Qué fina es la línea que separa el horror de la vida. Lo pensaba mientras leía los estupendos artículos que Eduardo Jordá ha recopilado en su reciente libro Fuera, en la oscuridad. En uno de esos textos, Jordá rememora la obra de Osip Mandelstam y la figura de Natasha Stempel, la mujer que inspiró uno de los poemas más hermosos escritos en el siglo XX. “Para Natasha Stempel”, se titula. Stempel, que era profesora de Literatura en Vorónezh, se apiadó de los Mandelstam cuando, condenados por el régimen de Stalin, llegaron a la ciudad enfermos y señalados. En los comentarios a su versión en inglés de este poema, Christian Wiman observa que la auténtica intimidad pertenece a las almas rotas, que no son las enfermas, sino las que siguen en pie a pesar de las heridas. Stempel, coja y casi impedida, pertenecía a esa estirpe de mujeres que reciben a los muertos y que acompañan a los resucitados. Es decir, a la estirpe de esos hombres y mujeres que son vida en la muerte y luz en el horror.
Si estos versos nos han llegado, fue también gracias a ella y a la esposa de Osip, Nadiezhda Mandelstam, que los memorizaron y guardaron en su corazón, como un alimento secreto que preservara el fuego humilde de la belleza y de la verdad en un momento en que toda esperanza parecía inútil, tal era la espesura de la noche.
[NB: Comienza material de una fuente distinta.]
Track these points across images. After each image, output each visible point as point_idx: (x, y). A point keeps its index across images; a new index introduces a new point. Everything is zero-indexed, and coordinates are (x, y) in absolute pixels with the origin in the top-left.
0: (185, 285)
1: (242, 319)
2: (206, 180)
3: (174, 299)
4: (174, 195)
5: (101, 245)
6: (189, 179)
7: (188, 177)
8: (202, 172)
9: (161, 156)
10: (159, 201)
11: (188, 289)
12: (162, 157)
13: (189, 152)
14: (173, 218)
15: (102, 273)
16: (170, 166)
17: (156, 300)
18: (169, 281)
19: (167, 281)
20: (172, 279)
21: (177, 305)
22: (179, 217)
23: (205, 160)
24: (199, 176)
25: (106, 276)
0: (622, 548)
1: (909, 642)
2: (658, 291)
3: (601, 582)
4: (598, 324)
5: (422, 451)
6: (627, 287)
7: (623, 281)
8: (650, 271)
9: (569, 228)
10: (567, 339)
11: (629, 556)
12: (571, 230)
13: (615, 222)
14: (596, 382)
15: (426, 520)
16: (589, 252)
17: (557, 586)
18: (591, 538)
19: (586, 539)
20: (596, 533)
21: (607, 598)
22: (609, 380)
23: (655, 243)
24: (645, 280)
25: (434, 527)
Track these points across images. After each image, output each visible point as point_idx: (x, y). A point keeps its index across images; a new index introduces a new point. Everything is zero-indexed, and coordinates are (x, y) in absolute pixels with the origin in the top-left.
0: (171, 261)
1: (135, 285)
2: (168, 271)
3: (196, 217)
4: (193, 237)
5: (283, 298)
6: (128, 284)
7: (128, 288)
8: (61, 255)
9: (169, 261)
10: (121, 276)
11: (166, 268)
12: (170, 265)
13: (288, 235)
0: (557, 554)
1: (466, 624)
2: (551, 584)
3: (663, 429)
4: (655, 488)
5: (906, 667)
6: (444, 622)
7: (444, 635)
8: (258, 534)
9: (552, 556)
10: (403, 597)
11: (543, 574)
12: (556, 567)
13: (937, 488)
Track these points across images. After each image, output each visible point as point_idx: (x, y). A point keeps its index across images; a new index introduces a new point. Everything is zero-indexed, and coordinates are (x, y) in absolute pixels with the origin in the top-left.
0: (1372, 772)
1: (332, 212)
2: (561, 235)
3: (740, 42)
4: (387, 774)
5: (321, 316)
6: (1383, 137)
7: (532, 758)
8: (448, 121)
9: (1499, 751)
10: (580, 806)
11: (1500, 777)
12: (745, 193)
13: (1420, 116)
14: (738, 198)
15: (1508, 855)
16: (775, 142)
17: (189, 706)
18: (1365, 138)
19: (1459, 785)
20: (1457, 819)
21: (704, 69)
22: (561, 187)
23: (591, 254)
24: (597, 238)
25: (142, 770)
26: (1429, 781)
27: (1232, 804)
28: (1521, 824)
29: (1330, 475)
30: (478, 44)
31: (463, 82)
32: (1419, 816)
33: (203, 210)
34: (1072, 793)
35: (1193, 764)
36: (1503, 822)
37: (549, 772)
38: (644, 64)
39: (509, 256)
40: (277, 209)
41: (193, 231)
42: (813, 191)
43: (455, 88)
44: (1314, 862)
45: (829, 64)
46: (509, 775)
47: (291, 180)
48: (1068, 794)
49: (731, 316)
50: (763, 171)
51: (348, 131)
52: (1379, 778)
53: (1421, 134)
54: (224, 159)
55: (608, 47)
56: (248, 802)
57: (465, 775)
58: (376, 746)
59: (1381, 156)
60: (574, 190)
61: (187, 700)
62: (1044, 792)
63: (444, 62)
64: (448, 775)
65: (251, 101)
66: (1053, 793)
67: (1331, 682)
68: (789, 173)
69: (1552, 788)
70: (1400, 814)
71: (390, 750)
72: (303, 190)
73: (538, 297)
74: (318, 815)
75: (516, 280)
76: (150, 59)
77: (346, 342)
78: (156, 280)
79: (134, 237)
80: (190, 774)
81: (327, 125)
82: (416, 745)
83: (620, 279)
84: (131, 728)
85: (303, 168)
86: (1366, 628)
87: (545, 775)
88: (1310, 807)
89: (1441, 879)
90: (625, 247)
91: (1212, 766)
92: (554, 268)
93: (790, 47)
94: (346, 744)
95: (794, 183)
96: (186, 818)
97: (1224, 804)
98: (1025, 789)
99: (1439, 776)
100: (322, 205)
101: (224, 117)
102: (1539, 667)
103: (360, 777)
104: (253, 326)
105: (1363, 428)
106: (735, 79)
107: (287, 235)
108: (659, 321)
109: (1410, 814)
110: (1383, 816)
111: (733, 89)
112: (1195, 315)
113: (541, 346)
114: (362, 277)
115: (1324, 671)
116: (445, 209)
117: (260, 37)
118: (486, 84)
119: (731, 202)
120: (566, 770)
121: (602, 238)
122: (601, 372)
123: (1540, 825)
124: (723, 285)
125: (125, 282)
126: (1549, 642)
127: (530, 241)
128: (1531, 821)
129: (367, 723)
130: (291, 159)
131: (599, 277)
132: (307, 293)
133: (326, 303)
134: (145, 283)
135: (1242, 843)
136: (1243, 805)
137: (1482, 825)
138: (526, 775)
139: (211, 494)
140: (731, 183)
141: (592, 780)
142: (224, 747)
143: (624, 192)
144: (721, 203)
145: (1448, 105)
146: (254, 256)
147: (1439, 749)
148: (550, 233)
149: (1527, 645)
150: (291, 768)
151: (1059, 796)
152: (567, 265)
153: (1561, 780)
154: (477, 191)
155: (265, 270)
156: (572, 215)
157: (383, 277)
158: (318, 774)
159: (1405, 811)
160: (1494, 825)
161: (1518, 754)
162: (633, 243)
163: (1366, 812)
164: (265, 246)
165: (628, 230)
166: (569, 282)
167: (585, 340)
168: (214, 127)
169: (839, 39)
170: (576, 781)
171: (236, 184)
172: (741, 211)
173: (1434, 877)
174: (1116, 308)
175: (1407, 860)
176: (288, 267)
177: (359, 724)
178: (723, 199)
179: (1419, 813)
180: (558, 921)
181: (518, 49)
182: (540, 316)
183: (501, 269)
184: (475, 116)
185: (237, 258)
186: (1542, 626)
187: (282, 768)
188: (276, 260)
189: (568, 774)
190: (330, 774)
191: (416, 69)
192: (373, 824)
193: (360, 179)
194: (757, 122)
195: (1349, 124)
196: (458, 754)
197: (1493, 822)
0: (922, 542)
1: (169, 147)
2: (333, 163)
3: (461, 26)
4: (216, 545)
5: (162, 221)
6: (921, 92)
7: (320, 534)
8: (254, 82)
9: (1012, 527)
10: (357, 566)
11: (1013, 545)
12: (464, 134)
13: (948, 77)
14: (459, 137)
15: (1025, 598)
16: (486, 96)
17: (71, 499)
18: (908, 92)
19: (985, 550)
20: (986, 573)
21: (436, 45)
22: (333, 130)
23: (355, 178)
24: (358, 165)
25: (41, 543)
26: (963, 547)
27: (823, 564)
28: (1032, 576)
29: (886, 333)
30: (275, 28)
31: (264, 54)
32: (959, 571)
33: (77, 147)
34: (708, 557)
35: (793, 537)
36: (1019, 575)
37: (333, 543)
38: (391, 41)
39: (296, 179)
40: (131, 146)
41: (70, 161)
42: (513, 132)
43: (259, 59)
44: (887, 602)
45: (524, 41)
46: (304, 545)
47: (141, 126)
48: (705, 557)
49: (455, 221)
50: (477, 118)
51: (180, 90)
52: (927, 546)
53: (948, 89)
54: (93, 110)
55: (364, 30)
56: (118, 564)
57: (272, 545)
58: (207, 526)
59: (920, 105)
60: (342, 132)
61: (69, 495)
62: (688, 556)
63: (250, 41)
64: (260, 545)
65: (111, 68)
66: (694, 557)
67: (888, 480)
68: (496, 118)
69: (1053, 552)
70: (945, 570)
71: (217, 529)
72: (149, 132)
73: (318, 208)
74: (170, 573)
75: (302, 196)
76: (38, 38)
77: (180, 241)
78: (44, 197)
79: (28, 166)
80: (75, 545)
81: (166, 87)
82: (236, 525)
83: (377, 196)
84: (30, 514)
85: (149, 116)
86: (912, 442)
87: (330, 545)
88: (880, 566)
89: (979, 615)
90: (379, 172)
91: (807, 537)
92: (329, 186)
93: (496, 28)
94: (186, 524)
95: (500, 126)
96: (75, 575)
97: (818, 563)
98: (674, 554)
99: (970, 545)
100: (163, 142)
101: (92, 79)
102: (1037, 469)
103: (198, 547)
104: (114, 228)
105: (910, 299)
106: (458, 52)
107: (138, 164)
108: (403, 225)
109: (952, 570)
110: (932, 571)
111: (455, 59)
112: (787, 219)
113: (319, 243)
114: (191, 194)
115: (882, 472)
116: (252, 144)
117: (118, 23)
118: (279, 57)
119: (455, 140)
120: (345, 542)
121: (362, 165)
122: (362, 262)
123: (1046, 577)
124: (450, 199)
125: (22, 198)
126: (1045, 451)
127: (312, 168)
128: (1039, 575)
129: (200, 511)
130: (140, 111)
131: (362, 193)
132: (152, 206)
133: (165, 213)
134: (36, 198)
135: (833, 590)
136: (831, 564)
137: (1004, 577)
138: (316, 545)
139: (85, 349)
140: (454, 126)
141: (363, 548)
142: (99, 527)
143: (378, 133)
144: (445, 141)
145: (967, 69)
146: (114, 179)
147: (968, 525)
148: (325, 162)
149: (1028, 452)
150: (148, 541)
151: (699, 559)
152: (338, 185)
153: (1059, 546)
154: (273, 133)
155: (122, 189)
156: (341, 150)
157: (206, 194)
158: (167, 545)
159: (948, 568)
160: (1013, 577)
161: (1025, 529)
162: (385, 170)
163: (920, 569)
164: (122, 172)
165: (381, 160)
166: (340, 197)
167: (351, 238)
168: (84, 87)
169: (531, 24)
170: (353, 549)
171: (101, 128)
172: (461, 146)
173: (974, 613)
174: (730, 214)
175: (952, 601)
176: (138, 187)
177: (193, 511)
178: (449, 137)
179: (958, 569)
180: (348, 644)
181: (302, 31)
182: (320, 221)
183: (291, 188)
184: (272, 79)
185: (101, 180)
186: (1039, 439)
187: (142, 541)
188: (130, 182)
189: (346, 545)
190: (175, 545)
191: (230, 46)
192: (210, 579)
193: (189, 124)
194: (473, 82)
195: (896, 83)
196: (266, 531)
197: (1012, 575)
Reflexionando sobre las dificultades a la hora de traducir a Mandelstam, Wiman se pregunta cómo pudo un hombre, aplastado por las circunstancias, “mantenerse vivo con tanta firmeza y seguridad en medio de tantas muertes –incluida la suya propia–”. No lo sabemos, aunque quizás podamos intuirlo. Bajo la nieve, Mandelstam recorría los campos helados y las calles vacías de Vorónezh, perseguido por los perros, componiendo de memoria unos versos que no podía transcribir –no tenía lápiz ni papel, y además su vida y la de su familia dependían de su silencio–, sino sólo cantar, privadamente y en secreto, hasta que le llegara la muerte. Él mismo dijo que sólo sabía cantar y morir, y que no comprendía los motivos que le impulsaban a seguir viviendo, pues en cada instante sentía el sabor de la muerte, su inmediata posibilidad, su certeza.
El “anti carpe diem”, lo llama Wiman: en el principio está ya el final, que diría T. S. Eliot. Mandelstam no podía salvarse solo, nadie puede. Fue la verdad del mundo reflejada en un puñado de almas nobles; fue el valor de su mujer Nadiezhda y de Natasha Stempel; fue la conciencia de la verdad que se esconde en un hilo de luz, en la sombra de un árbol, en la rugosidad de la tierra, en el ritmo y en la respiración de los poemas –que daban vueltas en su cabeza día y noche, como una danza de ángeles y demonios–. Fue eso, sí, y la esperanza que se niega a desaparecer, incluso cuando ya no quedan asideros, porque el hombre sabe que él mismo es esperanza: carne de fruto y no carne de ceniza. Mandelstam murió, pero no su voz ni sus palabras. Sus poemas nos acompañan hoy y nos siguen hablando en un idioma extraño, pero que de inmediato reconocemos como universal. Un idioma que pertenece al hombre y no a sus enemigos. Por muy poderosos que sean.